Another friend becomes engaged to a soldier, but he’s then killed in action.  Another suffers serious injuries when the ship sinks, then contracts TB, and is then killed in a road traffic accident.  And … well, the book ends with the devastating effects of the Spanish flu.

There’s a lot to take in.  A considerable amount of emphasis is put on the rivalry between the different Australian states, reminding us that this was still very soon after federation and that people were still getting used to it.  There’s also a lot about religion – I’m not sure why, but we’re told what religion practically every character is.  Maybe it’s just to emphasise that those who served came from many different backgrounds.  Presbyterians, Methodists, Catholics, Jews, Anglicans and Quakers all feature.

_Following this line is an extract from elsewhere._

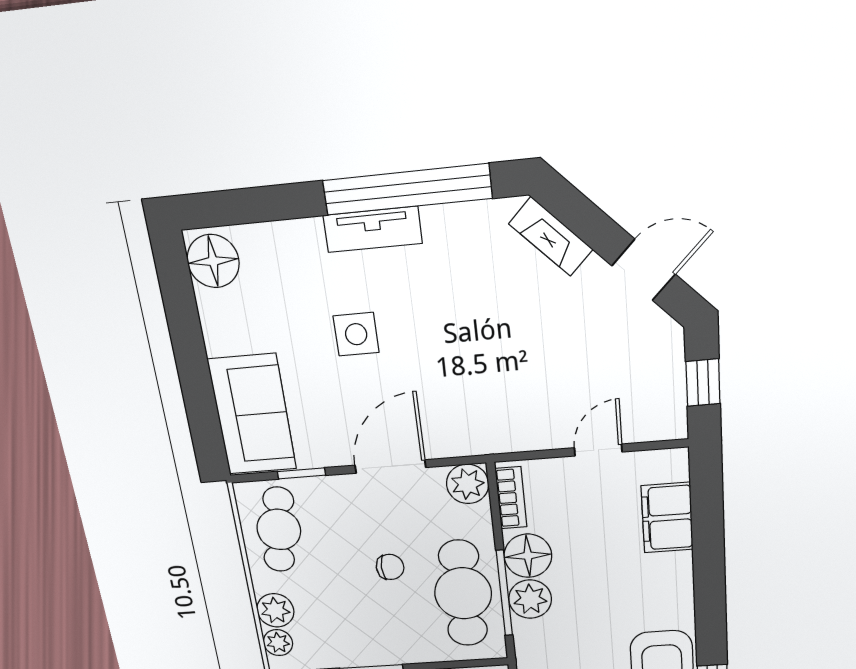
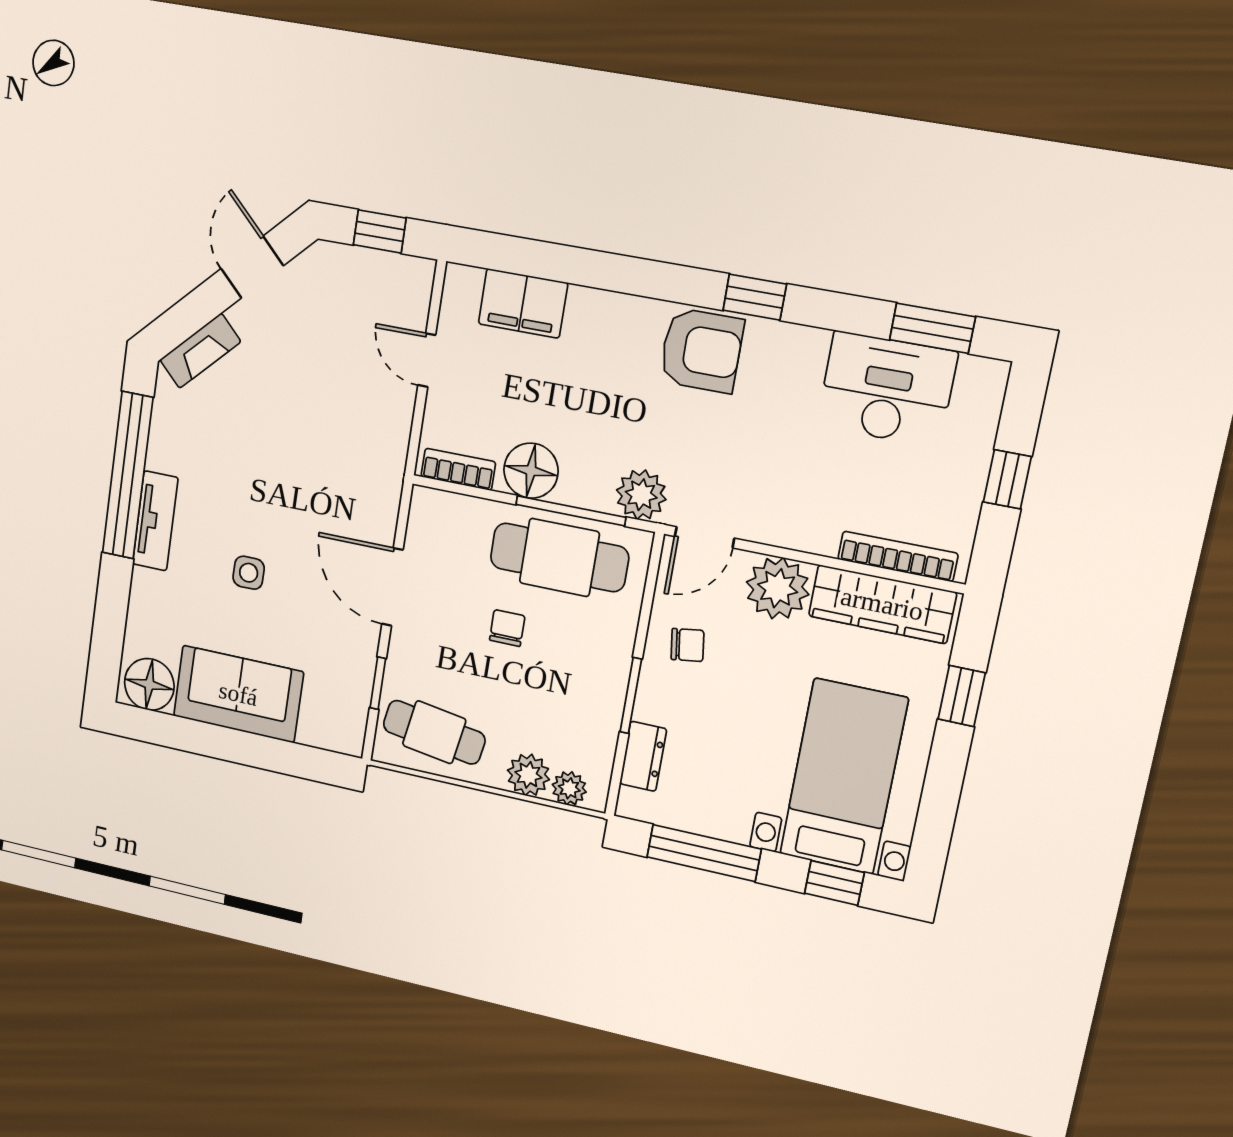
side table: (356, 334) -> (249, 573), width x0.73, depth x0.73
sofa: (252, 415) -> (238, 694), moved
plant: (468, 484) -> (431, 511), removed
plant: (530, 599) -> (641, 495), moved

In particular, there’s quite a lot about the dilemmas faced by Quakers in relation to active service, as already mentioned.  Another of the Quaker characters is a woman from Manchester (hooray!!) who’s married to a viscount and is using his money to fund a private nursing initiative – many of which existed during the Great War, playing an important role.  Naomi joins this voluntary hospital, whilst Sally remains in base hospitals, so we see things from both angles.

It’s also supposed to be about the relationship between the two sisters, but I’m not sure that that came across as well as it was meant to.  That’s my only criticism, though.  This is a superb book.  Highly recommended.

At the going down of the sun and in the morning. We will remember them.

 

 

2 thoughts on “Daughters of Mars by Thomas Keneally

  1. I read this a few years ago and thought it was really interesting. I found the lack of punctuation distracting, so I didn’t enjoy the book as much as I would have liked to, but I did love learning about the work of the Australian nurses.